Londonderry voters can expect to see an increased school budget on next month’s ballot. The annual deliberative session at Londonderry High School last Friday night, Feb. 9, brought up six warrant articles for consideration ranging from the operating budget to new bleachers for the high school.
The hour long meeting went along with only one hiccup that may cost the town some money.
Article Two gave voters a choice between the school board’s proposed budget, which asks for $73,473, 218 and the default budget, which asks for $73,068,347, a difference of $404,871. When broken down, the school board’s budget will have an estimated tax impact of $13.57 versus the default budget’s estimated impact of $13.46. The school district budget was unanimously approved by the Budget Committee and was voted three to one by the school board, with Steve Young voting no and Nancy Hendricks being absent from that meeting.
Young defended his vote, saying, “there are items in this budget I feel we could have lived without. And one of them is the district office.”
Young had voiced his concern about the price tag of a new district office, which is included in default budget as well and has an estimated cost of $165,000 a year, according to Young.
“If the default budget passes and the school board budget does not pass, the district office goes through but the school programs are cut,” said Young.
State Rep. So Baldasaro also expressed his concern with the new district office, asking the board what other options were considered.
He inquired if the board had thought about just getting the HVAC system replaced in the current building instead of leasing a new set of offices.
“Have you worked with the town,” he asked.
Business Administrator Peter Curro answered that “we went through nine iterations,” and the best long term option was to have a new district office.
The school board’s budget is over $400,000 more than the default and Superintendent Scott Laliberte said to those present that the district is “preparing to grow.” The increase, he tried to explain, is to prepare for a future increase in enrollment. Right now the district is “growing in some areas and shrinking in others,” according to Laliberte. He defended the number by saying it’s more of an investment into the future education of Londonderry students. The goal of the board’s proposed budget he said, is to continue to offer the current programs and services to students while fixing “short term problems.”
“The quality of education is something that is recognized beyond our city,” said Laliberte. He quoted polls ranking the town as the eighth best school district in the state, and third best in the Class L division.
“We need to make sure we prepare for that growth before that growth arrives,” said Laliberte.

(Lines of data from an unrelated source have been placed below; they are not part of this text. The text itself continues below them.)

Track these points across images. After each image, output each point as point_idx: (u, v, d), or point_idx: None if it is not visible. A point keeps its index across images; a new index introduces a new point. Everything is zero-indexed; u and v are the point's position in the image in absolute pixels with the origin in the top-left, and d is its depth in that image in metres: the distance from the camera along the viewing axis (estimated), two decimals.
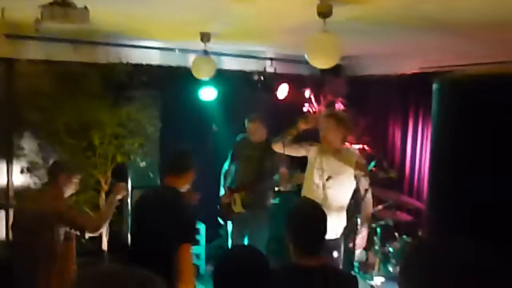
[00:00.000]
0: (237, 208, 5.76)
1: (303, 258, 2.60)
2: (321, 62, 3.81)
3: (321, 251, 2.67)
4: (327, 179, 4.56)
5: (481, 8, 3.52)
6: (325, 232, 2.70)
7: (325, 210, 2.82)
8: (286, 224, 2.73)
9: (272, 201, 5.89)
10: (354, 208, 4.75)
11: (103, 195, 5.69)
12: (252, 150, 5.70)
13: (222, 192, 5.99)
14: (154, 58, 6.31)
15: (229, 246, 5.90)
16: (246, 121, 5.74)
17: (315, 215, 2.74)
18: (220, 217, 6.00)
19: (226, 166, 6.02)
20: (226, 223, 6.04)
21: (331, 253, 4.41)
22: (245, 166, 5.77)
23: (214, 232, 6.81)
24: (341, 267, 4.58)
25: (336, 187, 4.56)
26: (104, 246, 5.75)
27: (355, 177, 4.56)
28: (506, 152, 1.71)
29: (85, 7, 3.23)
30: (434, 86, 2.07)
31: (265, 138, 5.63)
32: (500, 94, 1.76)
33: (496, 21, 3.93)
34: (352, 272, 5.33)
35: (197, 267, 6.40)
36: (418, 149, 6.28)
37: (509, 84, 1.78)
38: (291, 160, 5.50)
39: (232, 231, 5.86)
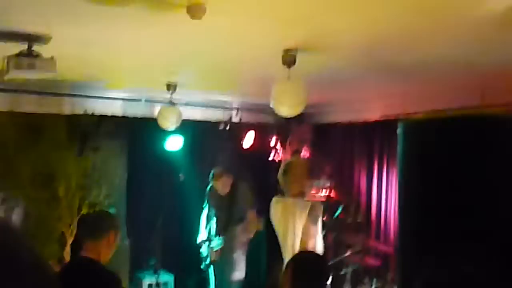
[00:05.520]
0: (213, 255, 5.95)
1: None
2: (287, 110, 3.86)
3: None
4: None
5: (441, 54, 3.66)
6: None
7: None
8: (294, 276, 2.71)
9: (245, 246, 6.00)
10: None
11: (67, 248, 5.56)
12: (221, 200, 5.88)
13: (200, 234, 6.11)
14: (120, 108, 6.30)
15: None
16: (210, 178, 5.89)
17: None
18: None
19: (203, 211, 6.16)
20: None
21: None
22: (217, 215, 5.96)
23: (183, 283, 6.69)
24: None
25: None
26: None
27: None
28: (469, 190, 1.76)
29: (52, 57, 3.23)
30: (398, 129, 2.13)
31: (232, 186, 5.83)
32: (462, 135, 1.82)
33: (455, 66, 4.07)
34: None
35: None
36: (384, 193, 6.35)
37: (470, 125, 1.85)
38: (259, 203, 5.61)
39: (214, 276, 6.05)
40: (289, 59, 3.54)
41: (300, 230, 4.60)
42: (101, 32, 3.11)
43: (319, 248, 4.65)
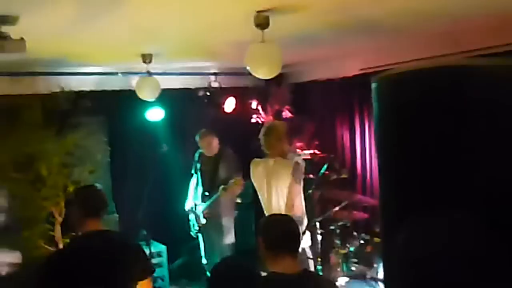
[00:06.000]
0: (201, 220, 6.00)
1: (283, 266, 2.59)
2: (264, 72, 3.86)
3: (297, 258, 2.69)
4: None
5: (413, 4, 3.64)
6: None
7: None
8: (262, 234, 2.73)
9: (233, 210, 6.04)
10: None
11: (58, 227, 5.57)
12: (207, 164, 5.91)
13: (187, 201, 6.17)
14: (97, 83, 6.24)
15: (203, 257, 6.12)
16: (196, 138, 5.89)
17: (289, 222, 2.81)
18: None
19: (193, 178, 6.21)
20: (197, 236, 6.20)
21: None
22: (203, 179, 5.96)
23: (175, 252, 6.77)
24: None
25: None
26: None
27: None
28: (445, 142, 1.78)
29: (22, 38, 3.18)
30: (373, 84, 2.13)
31: (218, 150, 5.84)
32: (436, 86, 1.83)
33: (430, 16, 4.07)
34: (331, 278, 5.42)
35: None
36: (367, 147, 6.41)
37: (444, 76, 1.85)
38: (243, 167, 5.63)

After the public hearing, a motion was made to move article two to the ballot. After the voters approved the move, Kathy Wagner asked about an amendment to the article. The moderator, Cindi Rice Conley allowed a vote to reconsider the question, which failed. The amendment was for two alternatives to the current plan for the district office. It was written by Bob Slater, a 30-year resident. His plan could have saved an estimated $218 off the total operating budget by installing 5760 square feet of “office pods” behind the high school for five years or by reducing the amount of square footage of the new district offices from 10,175 to 5656.
The voters present ultimately moved the school board’s budget to the ballot.
The other articles were all moved the ballot as well. They include $2,936,000 for the school lunch program, $625,000 for the School Buildings Maintenance Expandable Trust fund, $150,000 for the Equipment Capital Reserve Fund and $300,000 for the lease/purchase of new spectator bleachers for the high school.
Voting on these measures will be on March 13 at the LHS gym from 7 a.m. to 8 p.m.